Distinguishing characteristics: Dorsal scales smooth, in 15, rarely 17 rows at midbody, lowest lateral rows enlarged; ventrals 150-170; cloacal plate entire; subcaudals 35-55, all single; six supralabials; temporolabial scale broadly contacting lower postocular scale.

Colouration & patterning: Dorsum ranging from yellow-brown, to reddish-brown or dark brown, even black, the enlarged lateral scales being yellow, cream or red, lips strongly barred, juveniles often paler than adults; venter cream to grey.

Habitat: Swamps, marshes, riverbanks and cool montane heathland.

Activity: Nocturnal or diurnal, active even in cool weather.

Diet: Predominantly ectothermic prey: lizards, and frogs, occasionally snakes.

Reproduction: Ovoviviparous, with litters of 9-31, average 17, neonates.

photo of Austrelaps ramsayi, the Highlands Copperhead
Austrelaps ramsayi, the Highlands Copperhead (Photo - Stephen Zozaya)

Austrelaps superbus (G√ľnther, 1858)

Lowlands Copperhead

Distribution: NSW (extreme southeast); SA (extreme southeast); Tas (north & centre); Vic (south & east).

Islands: Bass Strait: Furneaux Group (Flinders, Cape Barron, & Clarke Is.) & New Year Group (King & Hunter Is.), Tas.

Length: 1.3-1.7 m (largest specimens on King Island, Bass Strait)

Distinguishing characteristics: Dorsal scales smooth, in 15, rarely 17 rows at midbody, lowest lateral rows enlarged; ventrals 140-165; cloacal plate entire; subcaudals 35-55, all single; six supralabials; temporolabial scale not or only slightly contacting lower postocular scale.

Colouration & patterning: Dorsum dark brown, reddish-brown, black or grey, enlarged lateral scales yellow, red or cream, lips weakly barred; venter cream or grey.

Habitat: Lowland swamps, marshes, sand dunes with tussock grass, heathlands woodlands and sclerophyll forests.

Activity: Nocturnal or diurnal, active even in cool weather.

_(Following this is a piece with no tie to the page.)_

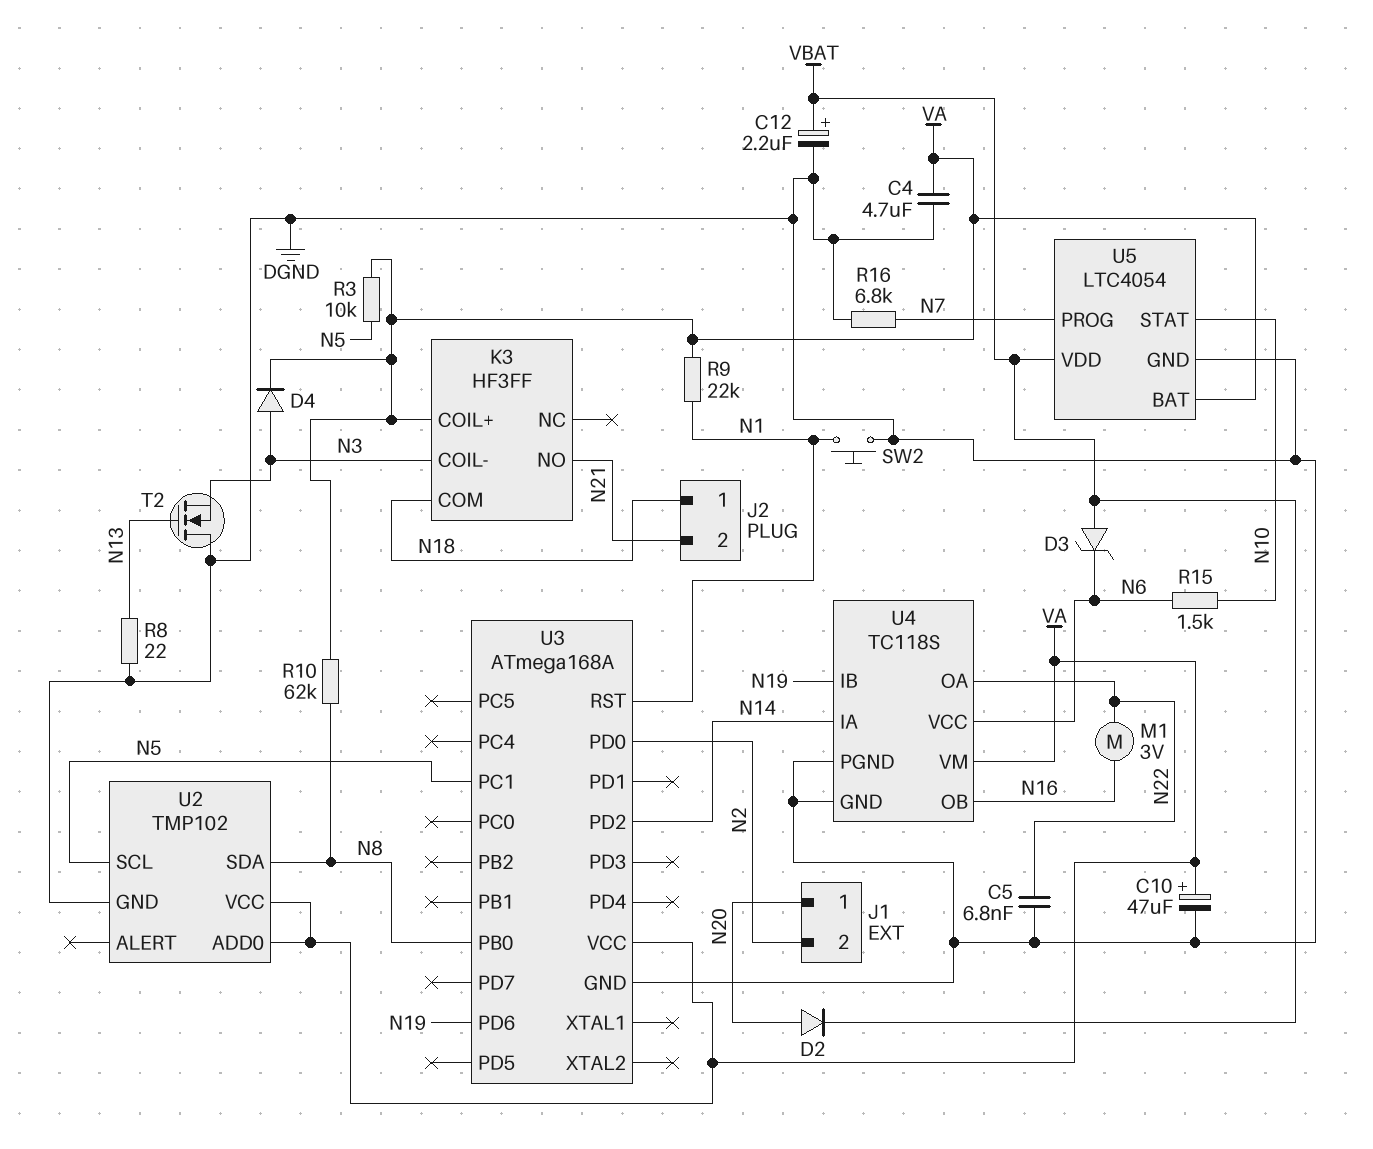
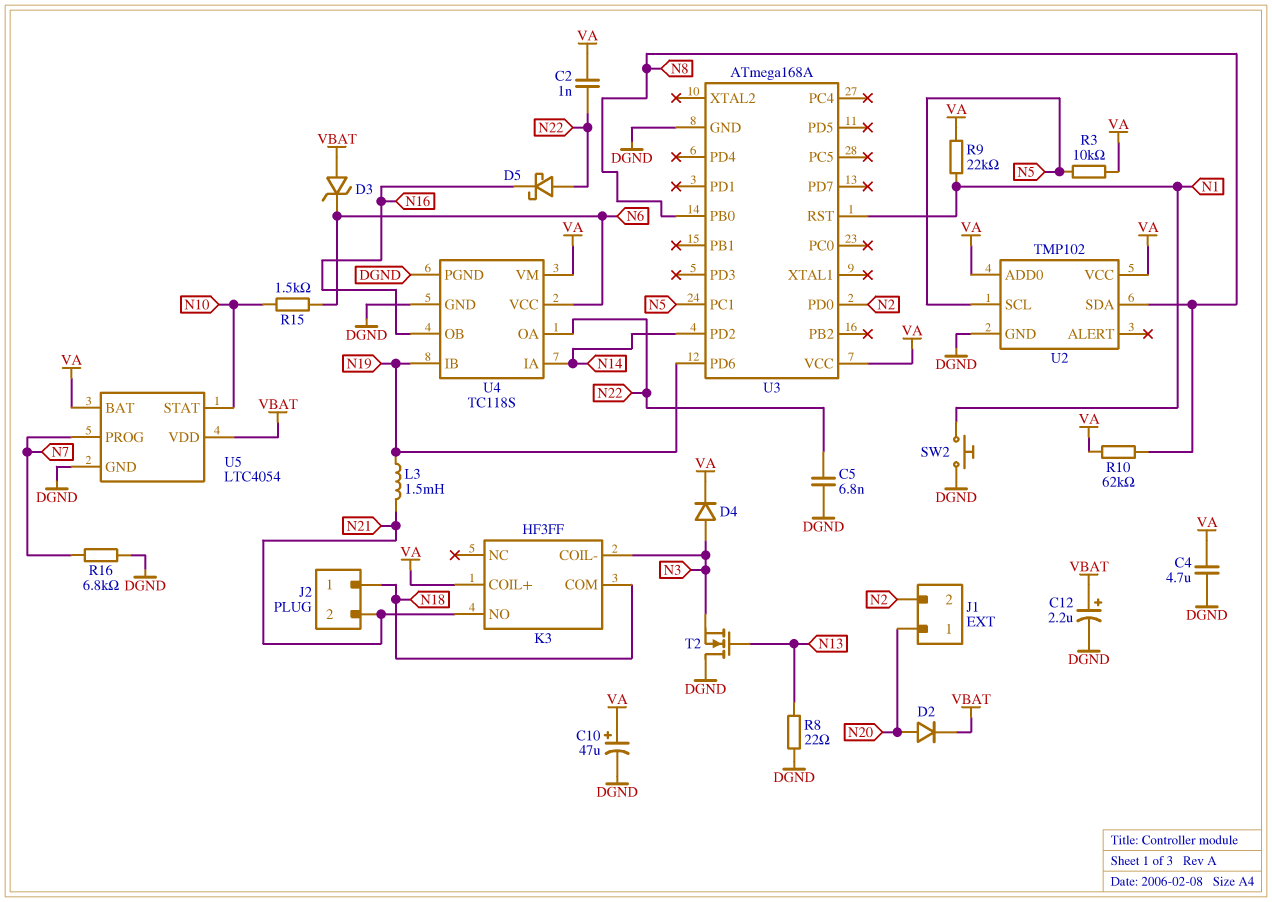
C2: none -> 1nF (N22, VA)
D5: none -> schottky (A N22, K N16)
L3: none -> 1.5mH (N19, N21)
M1: motor 3V (N16, N22) -> none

Diet: Predominantly ectothermic prey: lizards, and frogs, occasionally snakes or small mammals. In Tasmania, where lowlands copperheads occur sympatrically (in the same habitat) as tiger snakes, the copperheads feed almost exclusively on ectothermic prey, whereas tiger snakes have a far more diverse diet, including large quantities of birds and mammals.

Reproduction: Ovoviviparous, with litters averaging 15 neonates.